Superb place. Love the roof shot, all of you looking out of the loft windows! Great place, good report!


----------



## havoc (Jun 9, 2008)

Splendid work, I heard you got some filthy sites done


----------



## lost (Jun 9, 2008)

At last! Looks very different from our asylums.
With those shades over the windows it gives it a 'holiday camp' vibe. Most odd.


----------



## Reaperman (Jun 9, 2008)

Looks like a great place. It always fantastic to visit foreign sites that are off the beaten track! 

Was this part of a longer UE trip or a random Holiday detour?


----------



## 20vturbo (Jun 9, 2008)

stunning,do you have a flashearth link to this location?


----------



## vanburen (Jun 9, 2008)

great report mate,nice one...


----------



## mr_bones (Jun 9, 2008)

Thank you all for your replies. Yes we got plenty of FILTHY sites in Havoc :-D. 

Reaperman, this is just 1 location of 11! I have decided to do separate reports this year or it could be too much to take in!

20vturbo, sorry but i don't have a flashearth - it was plotted in my friends GPS.


----------



## Reaperman (Jun 9, 2008)

mr_bones said:


> Reaperman, this is just 1 location of 11! I have decided to do separate reports this year or it could be too much to take in!

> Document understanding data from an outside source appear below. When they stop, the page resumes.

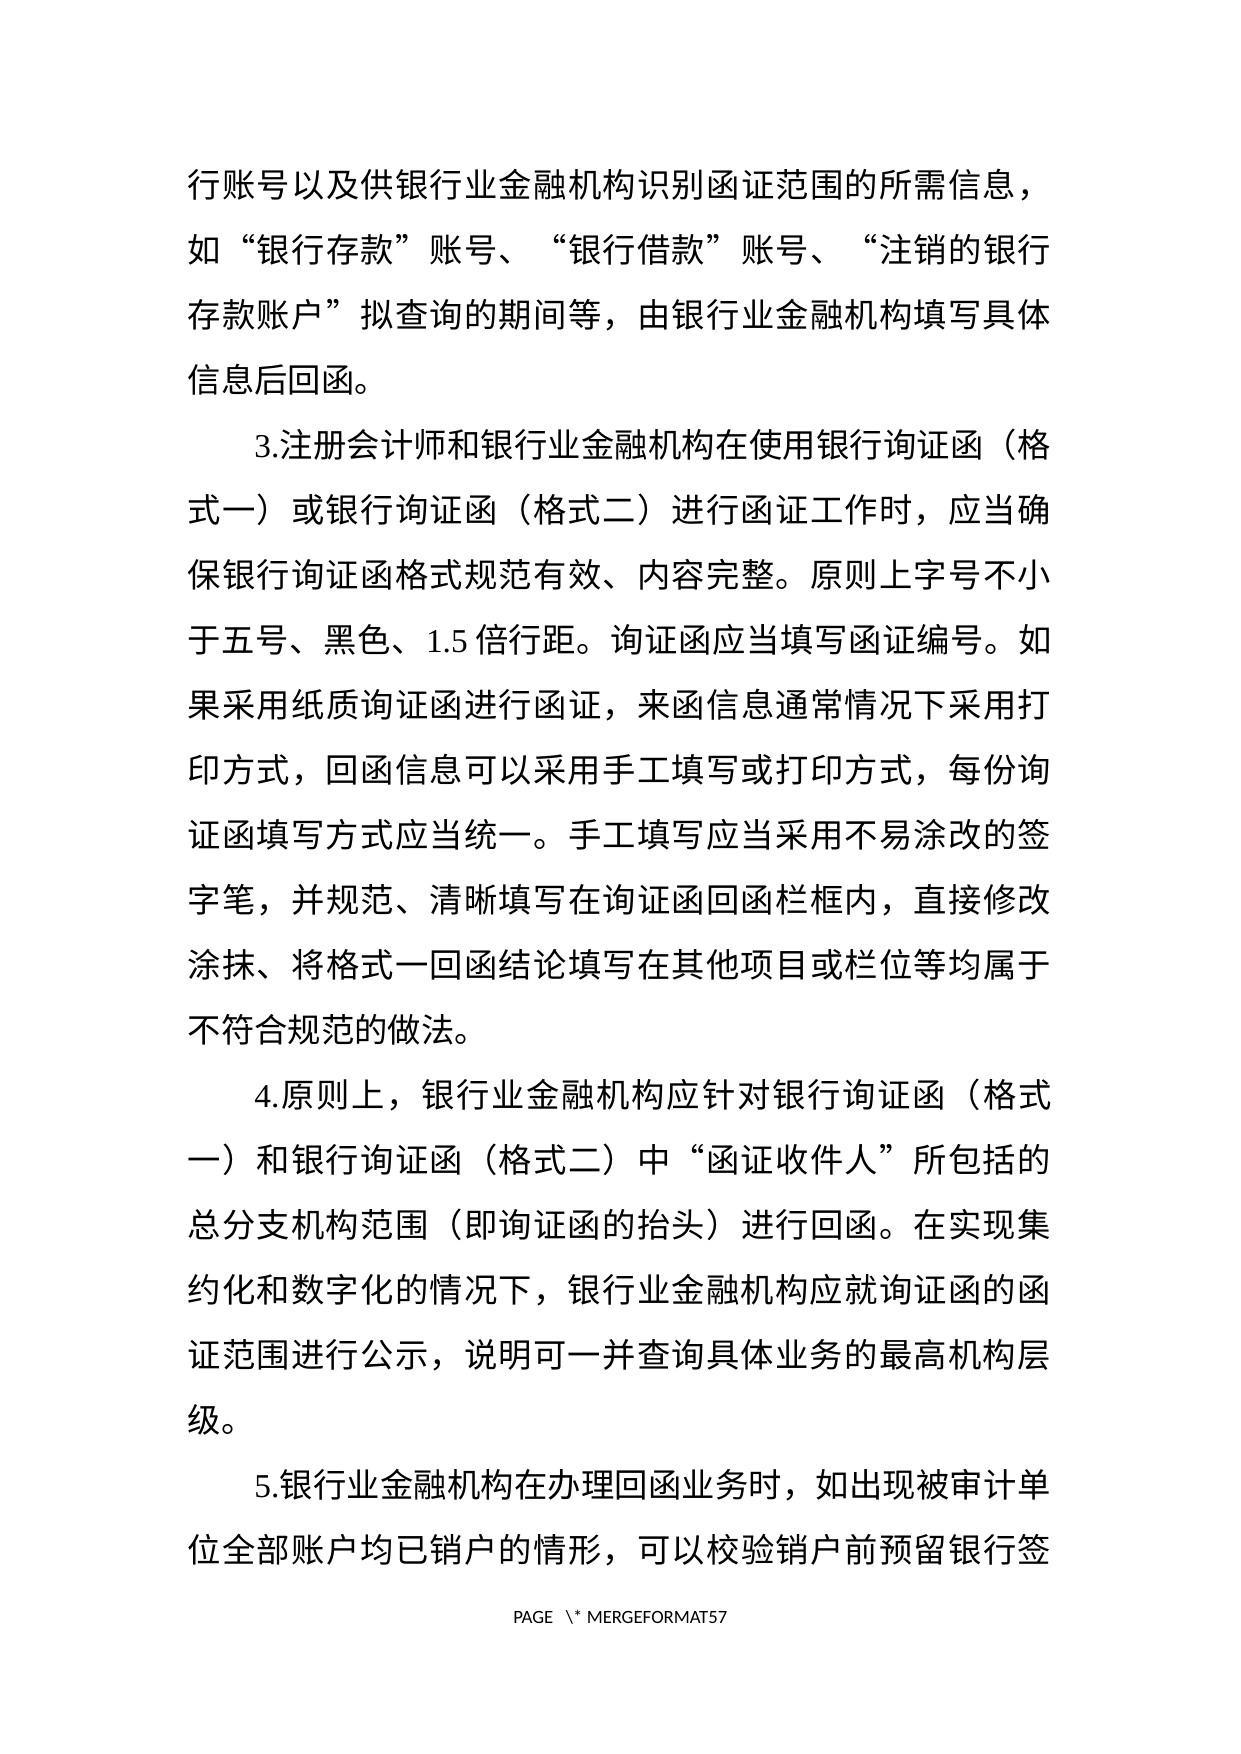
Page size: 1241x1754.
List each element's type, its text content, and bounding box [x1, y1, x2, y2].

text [187, 150, 1053, 410]
text 3.注册会计师和银行业金融机构在使用银行询证函（格式一）或银行询证函（格式二）进行函证工作时，应当确保银行询证函格式规范有效、内容完整。原则上字号不小于五号、黑色、1.5倍行距。询证函应当填写函证编号。如果采用纸质询证函进行函证，来函信息通常情况下采用打印方式，回函信息可以采用手工填写或打印方式，每份询证函填写方式应当统一。手工填写应当采用不易涂改的签字笔，并规范、清晰填写在询证函回函栏框内，直接修改、涂抹、将格式一回函结论填写在其他项目或栏位等均属于不符合规范的做法。 [187, 410, 1053, 1060]
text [187, 1450, 1053, 1580]
text 4.原则上，银行业金融机构应针对银行询证函（格式一）和银行询证函（格式二）中“函证收件人”所包括的总分支机构范围（即询证函的抬头）进行回函。在实现集约化和数字化的情况下，银行业金融机构应就询证函的函证范围进行公示，说明可一并查询具体业务的最高机构层级。 [187, 1060, 1053, 1450]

Thats cool, I'll definitely be looking forward to hearing more about some of the places you've been!


----------



## smileysal (Jun 22, 2008)

What a lovely place, I love the red ceiling in the chapel, and the stained glass windows in there. Nice touch seeing the bike lol. The flat roof is reminisent of a few holiday camps lol. 

Excellent find Mr B, and excellent pics. Looking forward to seeing all the rest of your reports and pics.

Cheers,

 Sal


----------



## zimbob (Jun 22, 2008)

Immense 

That's an enormous site - days-worth of exploring there!


----------



## Foxylady (Jun 22, 2008)

Love the roof space and the photo of you all looking out of the skylights. Fabulous stuff. More reports from your Europe tour...pleeeeeeeeeeease!


----------



## mr_bones (Jun 22, 2008)

Thanks for then rest of the replies!



Foxylady said:


> . More reports from your Europe tour...pleeeeeeeeeeease!




http://www.derelictplaces.co.uk/main/showthread.php?p=56424#post56424


----------



## indy (Jun 22, 2008)

looking good...can't go wrong with a room full of porn....how was the bath, did you manage to get yourself and your mind clean...lol...


----------



## mr_bones (Jun 22, 2008)

Nice one Indy thinman


----------